La frattura culturale ebbe come protagoniste due concezioni inizialmente opposte della giustizia che hanno finito per convergere. La visione giuridica prevalente sino ad allora nelle università italiane era orientata a un ideale di ordine, quindi alla tutela dell’ordine sociale e dell’ordine costituito. Politicamente, e detto un po’ sbrigativamente, questa visione era di destra. Del resto in quegli anni se nelle università “rosse”volevi trovare un qualche fascistello era più facile che stesse annidato a giurisprudenza che in altre facoltà.
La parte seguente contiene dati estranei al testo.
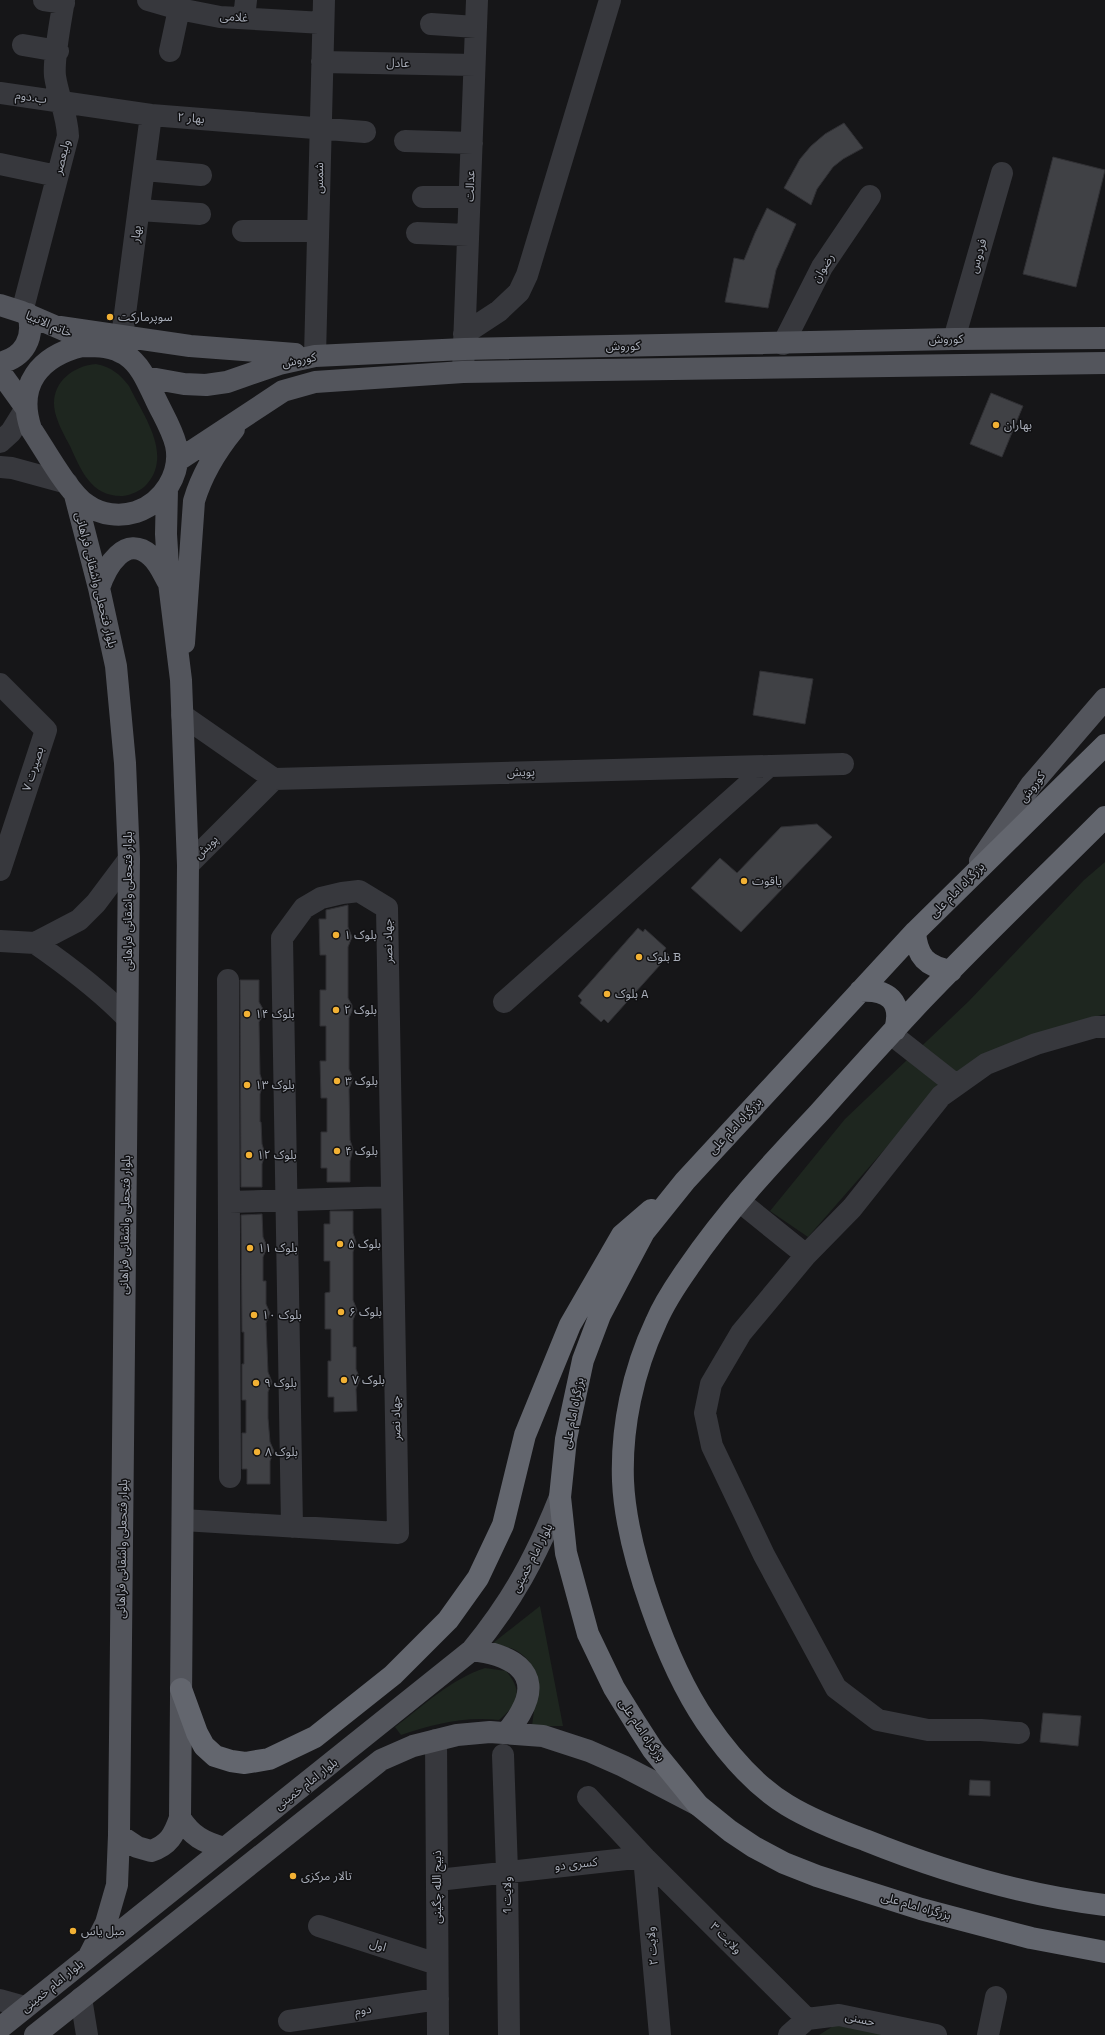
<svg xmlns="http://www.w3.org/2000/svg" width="1105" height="2035" font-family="'Space Grotesk','Noto Sans Arabic',sans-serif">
	<rect width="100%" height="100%" fill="#161618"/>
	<!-- green -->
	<path fill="#1e261f" d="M96 364C111 367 120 374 129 386 143 415 173 454 147 484 141 491 131 495 123 496 91 497 81 470 70 446 64 435 58 424 55 412 49 385 71 366 96 364Z
		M1105 862V1014L1032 1035 947 1078 808 1237 770 1211 845 1119 969 1001 1084 880Z
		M540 1606 563 1726H532C535 1701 544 1666 517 1651 510 1647 501 1646 493 1643Z
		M485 1668 506 1671C524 1692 518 1704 499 1720 465 1716 433 1724 401 1735L395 1727C423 1706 451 1679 485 1668Z
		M835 2025 887 2035H819Z"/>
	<!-- building -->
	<path fill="#404145" stroke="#303034" d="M844 123 863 148 843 159 833 167 817 189 811 205 784 188 800 159 811 146 825 134Z
		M1053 157 1105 170 1076 287 1023 274Z
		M767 208 796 224 776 270 768 308 725 302 734 258 744 260 755 233Z
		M991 393 1023 406 1002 457 970 444Z
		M760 671 813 679 805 724 753 715Z
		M817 824 832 837 741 932 691 888 720 858 737 873 781 827Z
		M348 905V927L352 937 348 947V998L352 1005V1011L349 1018V1069L353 1079 349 1089 350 1140 353 1149 350 1161V1182H327V1168H321V1132H327V1098H321L320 1061H326V1026H320V990H326V955H320L319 919H326V910Z
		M638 928 643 932 645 929 666 948 664 951 669 955 608 1023 604 1019 601 1022 580 1003 582 1000 578 996Z
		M240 980H259V1002L263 1009V1015L259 1022 260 1074 263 1084 260 1094V1122H261L262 1144 265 1154 262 1164V1187H241Z
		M330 1211H353V1233L356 1242 353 1252V1300L357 1310 353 1320V1347H356V1369L360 1379 356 1389 357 1411 334 1412V1397H328V1361H331V1329H325V1293L330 1292V1261H324V1224H330Z
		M262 1214 263 1237 266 1244V1250L263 1257V1281H266V1304L270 1313 266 1323 268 1372 272 1382 268 1392V1418L270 1442 274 1451 270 1461V1484H247V1469H242V1433H246V1400H242V1364H244V1332H242L241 1215Z
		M1043 1713 1081 1716 1078 1746 1040 1742Z
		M970 1780 990 1781V1796L969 1795Z"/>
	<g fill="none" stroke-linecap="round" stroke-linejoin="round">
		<!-- minor -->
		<path stroke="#37383d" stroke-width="22" d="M44 0 64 3
			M148 0 179 9 220 17 323 23
			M244 18 246 0
			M431 24 476 27
			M23 45 58 51
			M170 51 179 9
			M322 62 474 65
			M0 93 151 115 365 132
			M405 141 472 143
			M0 164 57 176
			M144 170 201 175
			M423 197H469
			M139 210 200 214
			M243 231H318
			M417 233 468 235
			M22 312 68 136C67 113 58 97 55 76 53 59 61 19 64 0
			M464 334 499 311 519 292 527 275 610 0
			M954 339 1002 173
			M783 344 822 267 870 196
			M120 352 151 115
			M315 356 324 0
			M463 372 477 0
			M0 442 11 432 26 408
			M0 467 12 468 67 483
			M0 684 46 730 0 870
			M182 715 274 779 843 764
			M188 865 274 779
			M0 941 35 943 79 920 96 903 129 859
			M35 943C68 966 99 989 127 1018
			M228 980 230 1477
			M504 1002 769 766
			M891 1034 956 1085
			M739 1201 806 1255 852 1208 941 1096 986 1064 1036 1044 1095 1027H1105
			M229 1202 392 1197
			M806 1255 741 1333 711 1384 705 1413 712 1446 764 1555 836 1688 878 1720 928 1730H981L1019 1733
			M183 1520 398 1533 387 908 359 891 342 893 321 898 304 908 282 938 292 1527
			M436 1740 438 2035
			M503 1755 507 1871 509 2035
			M588 1797 644 1857 807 2019
			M644 1857 660 2035
			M438 1880 644 1857
			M319 1926 437 1964
			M81 1998 87 2035
			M0 2000 25 2007
			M289 2021 438 1999
			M789 2035 807 2019 839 2015 936 2035
			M988 2035 996 1997"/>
		<!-- major -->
		<path stroke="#53555c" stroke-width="22" d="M0 305 22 312 73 334
			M60 327 190 346 295 354
			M82 346C98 346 113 346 126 355 142 366 148 384 156 400 163 415 172 429 176 445 182 474 163 503 136 512 120 517 101 515 87 505 69 494 44 448 31 429 16 385 40 356 82 346Z
			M0 363C24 357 35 338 28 314
			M0 372 26 408
			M145 377 184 384 206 385 227 382 279 364 315 356 464 349 954 339 1105 338
			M177 461 283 391 315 382 463 372 1105 363
			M167 489 166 534 169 583 181 680 188 865 180 1818C192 1836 203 1842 224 1848
			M75 495 99 588 116 666 125 763 129 859 119 1835 117 1885 106 1923 89 1956
			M99 588C106 567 125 533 151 556 159 563 163 573 168 582
			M184 643 194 501C202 474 216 451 234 429
			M980 861 1031 785 1105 699
			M472 1650C507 1654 545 1670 521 1712 517 1720 511 1726 507 1733
			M119 1835 137 1847 151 1851C169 1845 174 1835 180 1818
			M0 2028 472 1650C513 1600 536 1557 560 1497
			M35 2035 381 1760 413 1746 457 1735 490 1732 543 1736 589 1751 623 1766 698 1805"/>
		<!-- highway -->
		<path stroke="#63666e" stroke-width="22" d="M1105 745 915 932 685 1181 644 1232 600 1315 583 1360 566 1439 560 1497 566 1553 588 1634 614 1688 635 1722 653 1750 698 1805 730 1831 754 1847 784 1863 817 1876 921 1909 1031 1938 1105 1952
			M1105 817C1044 878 982 937 923 999 887 1037 853 1075 818 1114 772 1163 726 1212 688 1268 676 1285 664 1303 656 1322 633 1371 621 1427 623 1481 626 1550 667 1665 706 1722 728 1754 754 1785 787 1805 810 1819 840 1831 865 1840 942 1871 1022 1895 1105 1905
			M915 932C917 957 926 966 951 971
			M860 991C888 989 903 1001 895 1030
			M181 1689 197 1733 204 1746 215 1756 231 1761 245 1763 269 1759 315 1737 393 1675 448 1620 478 1578 503 1525 525 1435 570 1325 622 1235 651 1210"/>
	</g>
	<!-- markers -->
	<g fill="#f2b134" stroke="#111113" stroke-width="1.5">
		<circle cx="110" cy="317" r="4"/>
		<circle cx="996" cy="425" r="4"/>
		<circle cx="744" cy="881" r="4"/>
		<circle cx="336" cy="935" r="4"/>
		<circle cx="639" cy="957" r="4"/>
		<circle cx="607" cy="994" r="4"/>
		<circle cx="336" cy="1010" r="4"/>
		<circle cx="247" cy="1014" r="4"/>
		<circle cx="337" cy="1081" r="4"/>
		<circle cx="247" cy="1085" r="4"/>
		<circle cx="337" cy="1151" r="4"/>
		<circle cx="249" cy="1155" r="4"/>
		<circle cx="340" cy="1244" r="4"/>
		<circle cx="250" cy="1248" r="4"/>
		<circle cx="341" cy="1312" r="4"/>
		<circle cx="254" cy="1315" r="4"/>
		<circle cx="344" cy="1380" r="4"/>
		<circle cx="256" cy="1383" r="4"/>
		<circle cx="257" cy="1452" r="4"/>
		<circle cx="293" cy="1876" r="4"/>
		<circle cx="73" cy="1931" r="4"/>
	</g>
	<g text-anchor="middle" stroke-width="3" stroke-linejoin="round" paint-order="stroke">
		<!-- street labels -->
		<g font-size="12" fill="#a8adb8" stroke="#111113">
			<text transform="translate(234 17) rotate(4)" y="4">غلامی</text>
			<text transform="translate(398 63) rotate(1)" y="4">عادل</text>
			<text transform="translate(31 97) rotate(8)" y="4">ب.دوم</text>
			<text transform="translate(191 118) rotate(5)" y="4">بهار ۲</text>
			<text transform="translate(62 157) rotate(-76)" y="4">ولیعصر</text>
			<text transform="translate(319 178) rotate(-89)" y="4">شمس</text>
			<text transform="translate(470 186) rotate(-88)" y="4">عدالت</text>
			<text transform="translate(136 234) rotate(-83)" y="4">بهار</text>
			<text transform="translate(978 256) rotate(-74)" y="4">فردوس</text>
			<text transform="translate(823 268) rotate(-59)" y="4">رضوان</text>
			<text transform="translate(49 324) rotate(23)" y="4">خاتم الانبیا</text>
			<text transform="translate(946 339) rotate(-1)" y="4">کوروش</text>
			<text transform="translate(623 346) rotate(-1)" y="4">کوروش</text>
			<text transform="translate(299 360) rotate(-11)" y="4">کوروش</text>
			<text transform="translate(96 580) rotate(76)" y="4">بلوار فتحعلی واشقانی فراهانی</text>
			<text transform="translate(33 769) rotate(-72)" y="4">بصیرت ۷</text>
			<text transform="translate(521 772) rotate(-1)" y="4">پویش</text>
			<text transform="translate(1032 787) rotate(-53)" y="4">کوروش</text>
			<text transform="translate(206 847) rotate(-45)" y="4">پویش</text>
			<text transform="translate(957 890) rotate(-45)" y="4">بزرگراه امام علی</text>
			<text transform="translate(128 901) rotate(-90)" y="4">بلوار فتحعلی واشقانی فراهانی</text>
			<text transform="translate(388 941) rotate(-91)" y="4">جهاد نصر</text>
			<text transform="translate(735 1126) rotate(-47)" y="4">بزرگراه امام علی</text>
			<text transform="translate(125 1225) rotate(-89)" y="4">بلوار فتحعلی واشقانی فراهانی</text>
			<text transform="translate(573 1413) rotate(-79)" y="4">بزرگراه امام علی</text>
			<text transform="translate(396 1418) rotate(-91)" y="4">جهاد نصر</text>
			<text transform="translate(122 1549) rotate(-89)" y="4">بلوار فتحعلی واشقانی فراهانی</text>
			<text transform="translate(532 1558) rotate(-63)" y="4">بلوار امام خمینی</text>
			<text transform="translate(642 1730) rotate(56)" y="4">بزرگراه امام علی</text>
			<text transform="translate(306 1784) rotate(-38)" y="4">بلوار امام خمینی</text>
			<text transform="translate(576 1864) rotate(-6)" y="4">کسری دو</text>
			<text transform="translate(437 1887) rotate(-90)" y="4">ذبیح الله چگینی</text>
			<text transform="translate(507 1895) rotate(-90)" y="4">ولایت 1</text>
			<text transform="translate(916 1906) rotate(16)" y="4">بزرگراه امام علی</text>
			<text transform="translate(726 1938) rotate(45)" y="4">ولایت ۳</text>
			<text transform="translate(378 1945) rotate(18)" y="4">اول</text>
			<text transform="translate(652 1946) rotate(-95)" y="4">ولایت ۲</text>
			<text transform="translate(52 1986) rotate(-39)" y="4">بلوار امام خمینی</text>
			<text transform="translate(363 2010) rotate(-8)" y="4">دوم</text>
			<text transform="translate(860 2019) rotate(12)" y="4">حسنی</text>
		</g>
		<!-- poi labels -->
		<g font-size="12" fill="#a8adb8" stroke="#111113" text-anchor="start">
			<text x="118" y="321">سوپرمارکت</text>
			<text x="1004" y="429">بهاران</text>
			<text x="752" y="885">یاقوت</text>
			<text x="344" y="939">بلوک ۱</text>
			<text x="647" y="961">بلوک B</text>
			<text x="615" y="998">بلوک A</text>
			<text x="344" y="1014">بلوک ۲</text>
			<text x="255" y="1018">بلوک ۱۴</text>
			<text x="345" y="1085">بلوک ۳</text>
			<text x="255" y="1089">بلوک ۱۳</text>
			<text x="345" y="1155">بلوک ۴</text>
			<text x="257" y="1159">بلوک ۱۲</text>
			<text x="348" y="1248">بلوک ۵</text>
			<text x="258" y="1252">بلوک ۱۱</text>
			<text x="349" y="1316">بلوک ۶</text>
			<text x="262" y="1319">بلوک ۱۰</text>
			<text x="352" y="1384">بلوک ۷</text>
			<text x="264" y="1387">بلوک ۹</text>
			<text x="265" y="1456">بلوک ۸</text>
			<text x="301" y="1880">تالار مرکزی</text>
			<text x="81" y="1935">مبل یاس</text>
		</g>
	</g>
</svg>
Dal versante comunista extraparlamentare si fece spazio in quegli anni una visione rivoluzionaria della giustizia, propagandata soprattutto dall’organizzazione “Magistratura democratica”. Per questa visione la giustizia è quella del proletariato, il suo ideale non è difendere l’ordine dello Stato borghese e della stessa democrazia borghese, destinati ad essere superati, ma promuovere e affermare un ordine nuovo nelle futura nuova società.

In questa visione, l’ordine giudiziario ha quindi una funzione “giacobina” di moralizzazione della società e della politica, una missione trasformatrice moralmente superiore e nei fatti tendenzialmente prevalente sulle forze interpreti del potere legislativo. All’interno di una realtà che si autogoverna, come quella giudiziaria, la linea di destra di superiorità dell’ordine e quella di sinistra di superiorità del nuovo ordine si rivelarono al tempo di Mani pulite tutt’altro che incompatibili, in una logica condivisa di politicizzazione della funzione della magistratura. Come altro si spiega che, per stare al pool di Milano, non si vedeva gran differenza tra un “destro” come Piercamillo Davigo e un “sinistro” come Gherardo Colombo?

Credo che il tratto comune di fondo delle due visioni fosse un’antropologia negativa, una visione per cui l’uomo, la società e figurarsi i loro capoccia politici sono naturaliter cattivi e portati al disordine e quindi vanno corretti con le regole, le indagini a tappeto e le manette a gogò decise ed attuate in autonomia dalla classe superiore dei sacerdoti della giustizia. È auspicabile che questi presupposti – che non appartengono certo alla generalità dei magistrati, ma ai capi corrente e ai capi sindacali che governano carriere e trasferimenti sì – vadano considerati, valutati e possibilmente superati. Perché è lungo questa china che ci è andato di mezzo l’equilibrio dei poteri dello Stato, essenziale per la democrazia, e la stessa possibilità di maggior benessere materiale e morale del popolo.

Occorrerebbe che politica e magistratura, ciascuna nell’ambito  della propria indipendenza e delle proprie competenze, trovassero la pazienza di un dialogo politico, ma anche di un dialogo culturale che piano piano riaprisse degli spiragli per uscire dalla buca in cui siamo. Non per regolare i conti, non per contrattare la difesa ad oltranza di rispettivi privilegi, ma per accortamente riformarsi, correggersi al proprio interno senza insabbiare le magagne, e soprattutto relazionarsi al lato sano della vita del popolo: non quello che chiede vendette e si esalta per i castigamatti (peraltro ormai minoritario, dopo le grandi delusioni da Mani pulite a M5s) ma a quello che lavora, educa, produce, costruisce. Che sa essere solidale con gli altri, o di solidarietà ha bisogno perché azzannato dalla povertà.

Ecco: parlarsi cercando di avere negli occhi e nel cuore la realtà che interpella e non l’ideologia o il potere che si vorrebbe imporre, è – forse – l’unica strada. Dovrebbe valere per il Parlamento e il Csm come anche per un’assemblea di condominio. Cioè a dire dovrebbe valere per ognuno di noi nel nostro normale relazionarci con gli altri.